This is an interactive problem.

Omkar has just come across a duck! The duck is walking on a grid with $$$n$$$ rows and $$$n$$$ columns ($$$2 \leq n \leq 25$$$) so that the grid contains a total of $$$n^2$$$ cells. Let's denote by $$$(x, y)$$$ the cell in the $$$x$$$-th row from the top and the $$$y$$$-th column from the left. Right now, the duck is at the cell $$$(1, 1)$$$ (the cell in the top left corner) and would like to reach the cell $$$(n, n)$$$ (the cell in the bottom right corner) by moving either down $$$1$$$ cell or to the right $$$1$$$ cell each second.

Since Omkar thinks ducks are fun, he wants to play a game with you based on the movement of the duck. First, for each cell $$$(x, y)$$$ in the grid, you will tell Omkar a nonnegative integer $$$a_{x,y}$$$ not exceeding $$$10^{16}$$$, and Omkar will then put $$$a_{x,y}$$$ uninteresting problems in the cell $$$(x, y)$$$. After that, the duck will start their journey from $$$(1, 1)$$$ to $$$(n, n)$$$. For each cell $$$(x, y)$$$ that the duck crosses during their journey (including the cells $$$(1, 1)$$$ and $$$(n, n)$$$), the duck will eat the $$$a_{x,y}$$$ uninteresting problems in that cell. Once the duck has completed their journey, Omkar will measure their mass to determine the total number $$$k$$$ of uninteresting problems that the duck ate on their journey, and then tell you $$$k$$$.

Your challenge, given $$$k$$$, is to exactly reproduce the duck's path, i. e. to tell Omkar precisely which cells the duck crossed on their journey. To be sure of your mastery of this game, Omkar will have the duck complete $$$q$$$ different journeys ($$$1 \leq q \leq 10^3$$$). Note that all journeys are independent: at the beginning of each journey, the cell $$$(x, y)$$$ will still contain $$$a_{x,y}$$$ uninteresting tasks.

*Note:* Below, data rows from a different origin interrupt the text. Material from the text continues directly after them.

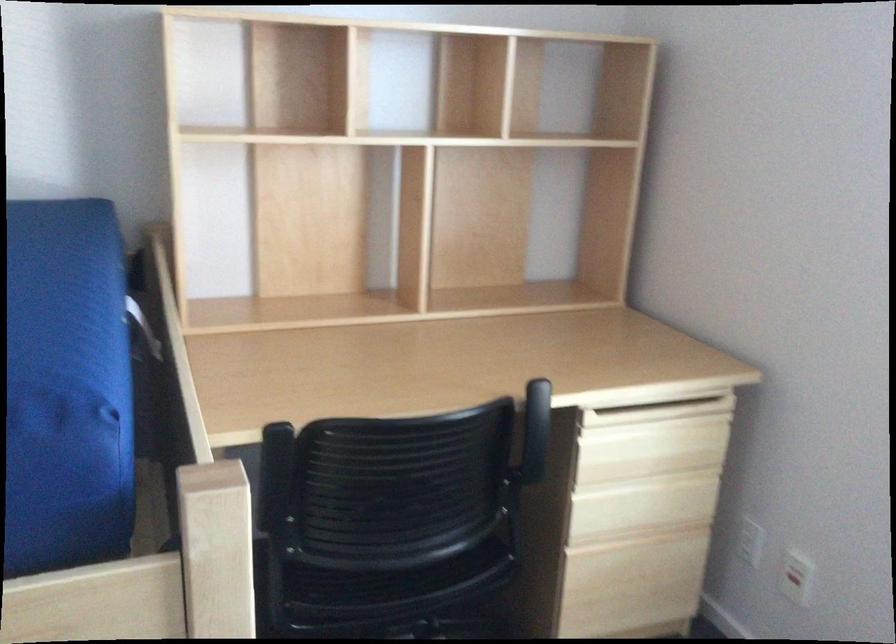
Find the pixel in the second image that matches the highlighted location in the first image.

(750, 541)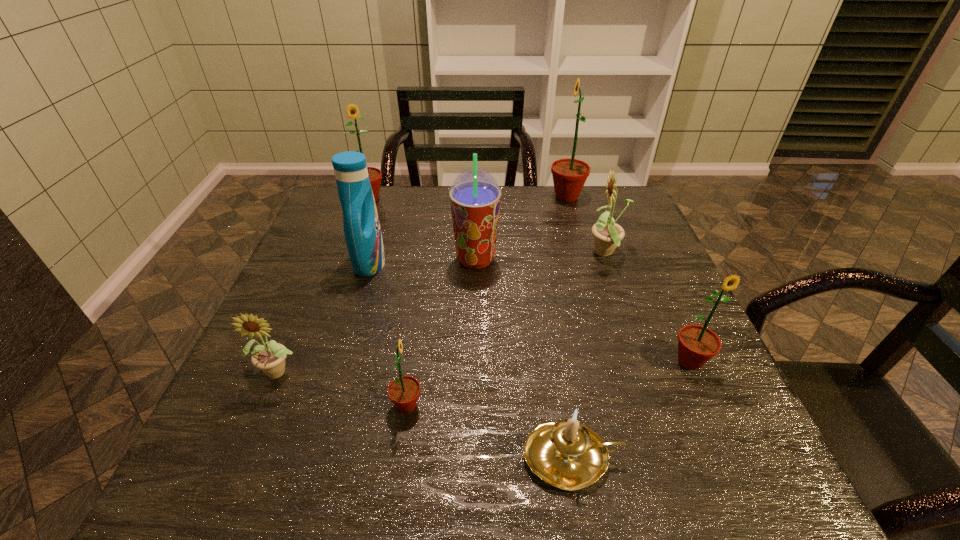
The width and height of the screenshot is (960, 540). I want to click on the nearer yellow sunflower, so click(x=270, y=358).

Find the location of a particular element. The image size is (960, 540). the left yellow sunflower is located at coordinates (270, 358).

Find the location of a particular element. the fourth sunflower from right to left is located at coordinates (403, 391).

You are a GUI agent. You are given a task and a screenshot of the screen. Output one action in this format:
    pyautogui.click(x=<x>, y=<y>)
    Task: Click on the second nearest object
    
    Given the screenshot: What is the action you would take?
    pyautogui.click(x=403, y=391)

This screenshot has width=960, height=540. I want to click on the nearest object, so click(x=568, y=455).

Where is `candle holder`? The image size is (960, 540). candle holder is located at coordinates (x=568, y=455).

You are a GUI agent. You are given a task and a screenshot of the screen. Output one action in this format:
    pyautogui.click(x=<x>, y=<y>)
    Task: Click on the vacant space located on the face of the tallest object
    This screenshot has width=960, height=540.
    Given the screenshot: What is the action you would take?
    pyautogui.click(x=519, y=197)

Where is `free space located 0.160m on the face of the tallest object`? Image resolution: width=960 pixels, height=540 pixels. free space located 0.160m on the face of the tallest object is located at coordinates (497, 197).

Identify the location of free point located on the face of the tallest object. (488, 197).

At what (x,y) coordinates should I click in order to perform the action: click on vacant space positioned on the face of the leftmost green sunflower. Please return your answer as a coordinate pair (x, y). Image resolution: width=960 pixels, height=540 pixels. Looking at the image, I should click on (363, 216).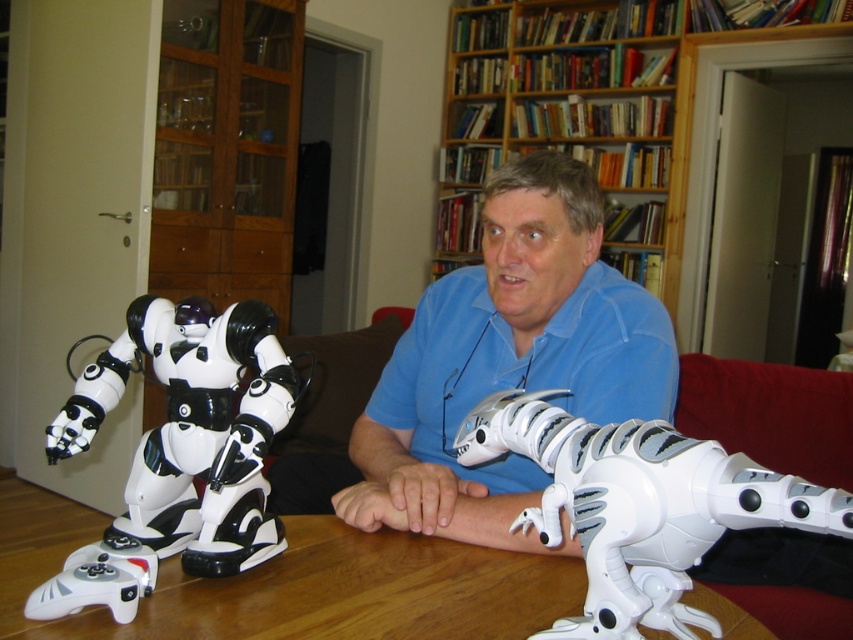
Is wooden table at lower center taller than white matte robot at left?

Incorrect, wooden table at lower center's height is not larger of white matte robot at left's.

Is wooden table at lower center above white matte robot at left?

Incorrect, wooden table at lower center is not positioned above white matte robot at left.

Between point (88, 625) and point (140, 582), which one is positioned behind?

Positioned behind is point (140, 582).

Identify the location of wooden table at lower center. (294, 584).

Is blue matte shirt at center further to the viewer compared to white matte dinosaur at lower right?

Yes, blue matte shirt at center is further from the viewer.

Is blue matte shirt at center below white matte dinosaur at lower right?

No.

Is point (508, 280) closer to camera compared to point (663, 451)?

That is False.

At what (x,y) coordinates should I click in order to perform the action: click on blue matte shirt at center. Please return your answer as a coordinate pair (x, y). This screenshot has width=853, height=640. Looking at the image, I should click on (508, 358).

Which of these two, white matte dinosaur at lower right or wooden bookshelf at upper center, stands taller?

With more height is wooden bookshelf at upper center.

The height and width of the screenshot is (640, 853). I want to click on white matte dinosaur at lower right, so click(637, 506).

The interaction will begin with a line containing a single integer $$$n$$$ ($$$2 \leq n \leq 25$$$), the amount of rows and columns in the grid. Read it.

Your program should then print $$$n$$$ lines. The $$$x$$$-th line should contain $$$n$$$ integers $$$a_{x,1}, a_{x,2}, \dotsc, a_{x,n}$$$ satisfying $$$0 \leq a_{x,y} \leq 10^{16}$$$, where $$$a_{x,y}$$$ is the amount of uninteresting problems Omkar should place in the cell $$$(x, y)$$$.

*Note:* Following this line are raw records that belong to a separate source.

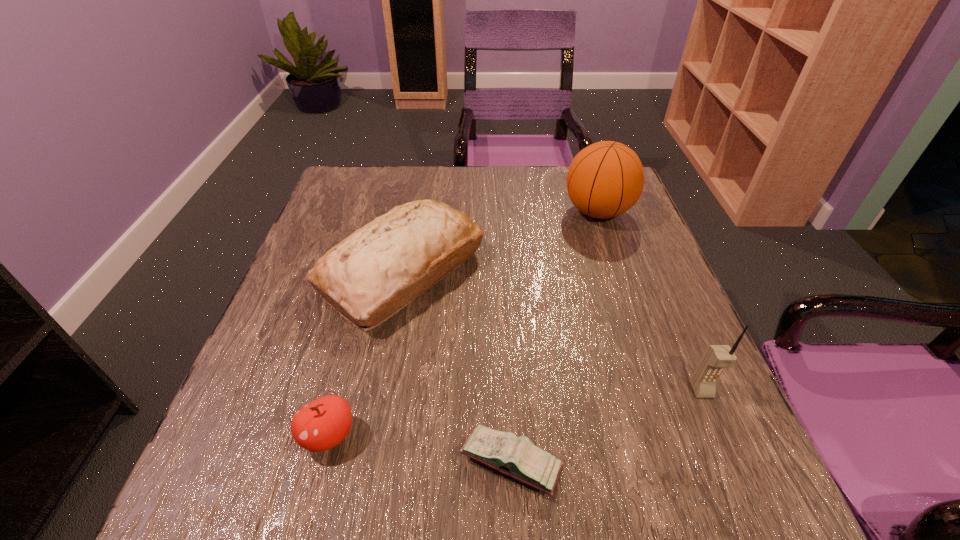
Where is `object that is at the far edge`? This screenshot has width=960, height=540. object that is at the far edge is located at coordinates (605, 179).

You are a GUI agent. You are given a task and a screenshot of the screen. Output one action in this format:
    pyautogui.click(x=<x>, y=<y>)
    Task: Click on the object present at the near edge
    This screenshot has height=540, width=960.
    Given the screenshot: What is the action you would take?
    pyautogui.click(x=517, y=457)

Locate an element on the screen. The width and height of the screenshot is (960, 540). bread that is at the left edge is located at coordinates (376, 271).

Find the location of a particular element. This screenshot has width=960, height=540. apple that is at the left edge is located at coordinates (322, 424).

Locate an element on the screen. This screenshot has width=960, height=540. basketball present at the right edge is located at coordinates (605, 179).

At what (x,y) coordinates should I click in order to perform the action: click on cellular telephone that is at the right edge. Please return your answer as a coordinate pair (x, y). Image resolution: width=960 pixels, height=540 pixels. Looking at the image, I should click on (716, 358).

You are a GUI agent. You are given a task and a screenshot of the screen. Output one action in this format:
    pyautogui.click(x=<x>, y=<y>)
    Task: Click on the object positioned at the far right corner
    The image size is (960, 540).
    Given the screenshot: What is the action you would take?
    pyautogui.click(x=605, y=179)

Find the location of a particular element. The height and width of the screenshot is (540, 960). vacant space at the far edge is located at coordinates (552, 176).

Where is `free space at the left edge`? This screenshot has height=540, width=960. free space at the left edge is located at coordinates (282, 310).

Identify the location of vacant area at the right edge of the desktop. (639, 217).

After that, you will first receive a single integer $$$q$$$, the amount of journeys that the duck will take. $$$q$$$ queries will follow; each query will consist of a single line containing an integer $$$k$$$, the amount of uninteresting problems that the duck ate on that journey. After each query, given that you have determined that the duck visited the cells $$$(x_1, y_1), (x_2, y_2), \dotsc, (x_{2n - 1}, y_{2n - 1})$$$ in that order (it should always be true that $$$(x_1, y_1) = (1, 1)$$$ and $$$(x_{2n - 1}, y_{2n - 1}) = (n, n)$$$), you should output $$$2n - 1$$$ lines so that the $$$j$$$-th line contains the two integers $$$x_j, y_j$$$.

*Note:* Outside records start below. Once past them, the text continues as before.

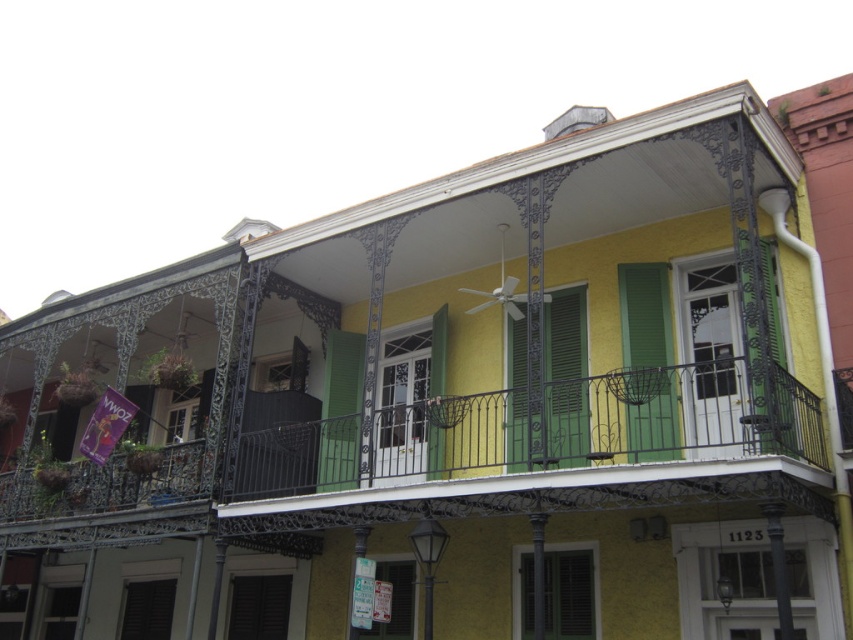
Can you confirm if green wrought iron balcony at center is shorter than green matte shutter at center?

Correct, green wrought iron balcony at center is not as tall as green matte shutter at center.

Consider the image. Measure the distance between green wrought iron balcony at center and green matte shutter at center.

They are 3.41 meters apart.

Image resolution: width=853 pixels, height=640 pixels. Identify the location of green wrought iron balcony at center. (541, 433).

Find the location of a particular element. The width and height of the screenshot is (853, 640). green wrought iron balcony at center is located at coordinates (541, 433).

Bear in mind that if the sum on your path is $$$k$$$, but your path is different from the actual hidden path, then your solution is still wrong!

After printing each line do not forget to output end of line and flush the output. Otherwise, you will get Idleness limit exceeded. To do this, use:

• fflush(stdout) or cout.flush() in C++;
• System.out.flush() in Java;
• flush(output) in Pascal;
• stdout.flush() in Python;
• see documentation for other languages.

Hack Format

To hack, first output a line containing $$$n$$$ and another line containing $$$q$$$. It must be true that $$$2 \leq n \leq 25$$$ and $$$1 \leq q \leq 1000$$$. Then, output the $$$q$$$ journeys taken by the duck in the same format as described above: for each journey, given that the duck visited the cells $$$(x_1, y_1), (x_2, y_2), \dotsc, (x_{2n - 1}, y_{2n - 1})$$$ in that order, you should output $$$2n - 1$$$ lines so that the $$$j$$$-th line contains the two integers $$$x_j, y_j$$$. It must be true that $$$(x_1, y_1) = (1, 1)$$$ and $$$(x_{2n - 1}, y_{2n - 1}) = (n, n)$$$. Additionally, for each $$$j$$$ such that $$$2 \leq j \leq 2n - 1$$$, it must be true that $$$1 \leq x_j, y_j \leq n$$$ and either $$$(x_j, y_j) = (x_{j - 1} + 1, y_{j - 1})$$$ or $$$(x_j, y_j) = (x_{j - 1}, y_{j - 1} + 1)$$$.